Exercise objective: Quote every line of the material beneath this one.

Dataset entries:

########

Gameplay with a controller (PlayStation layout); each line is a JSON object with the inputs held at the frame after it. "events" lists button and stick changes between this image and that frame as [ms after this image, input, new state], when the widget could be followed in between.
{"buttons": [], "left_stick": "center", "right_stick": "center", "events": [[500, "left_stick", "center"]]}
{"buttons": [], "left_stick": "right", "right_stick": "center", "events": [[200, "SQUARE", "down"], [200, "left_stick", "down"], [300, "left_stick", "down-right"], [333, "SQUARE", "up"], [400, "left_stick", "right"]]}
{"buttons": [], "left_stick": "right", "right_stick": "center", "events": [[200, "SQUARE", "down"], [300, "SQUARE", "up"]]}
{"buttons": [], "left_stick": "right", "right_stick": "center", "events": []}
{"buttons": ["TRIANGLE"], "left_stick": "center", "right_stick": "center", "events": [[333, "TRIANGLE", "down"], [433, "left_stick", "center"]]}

########

Exercise answer:
Gameplay with a controller (PlayStation layout); each line is a JSON object with the inputs held at the frame after it. "events" lists button and stick changes between this image and that frame as [ms after this image, input, new state], when the widget could be followed in between.
{"buttons": [], "left_stick": "center", "right_stick": "center", "events": [[500, "left_stick", "center"]]}
{"buttons": [], "left_stick": "right", "right_stick": "center", "events": [[200, "SQUARE", "down"], [200, "left_stick", "down"], [300, "left_stick", "down-right"], [333, "SQUARE", "up"], [400, "left_stick", "right"]]}
{"buttons": [], "left_stick": "right", "right_stick": "center", "events": [[200, "SQUARE", "down"], [300, "SQUARE", "up"]]}
{"buttons": [], "left_stick": "right", "right_stick": "center", "events": []}
{"buttons": ["TRIANGLE"], "left_stick": "center", "right_stick": "center", "events": [[333, "TRIANGLE", "down"], [433, "left_stick", "center"]]}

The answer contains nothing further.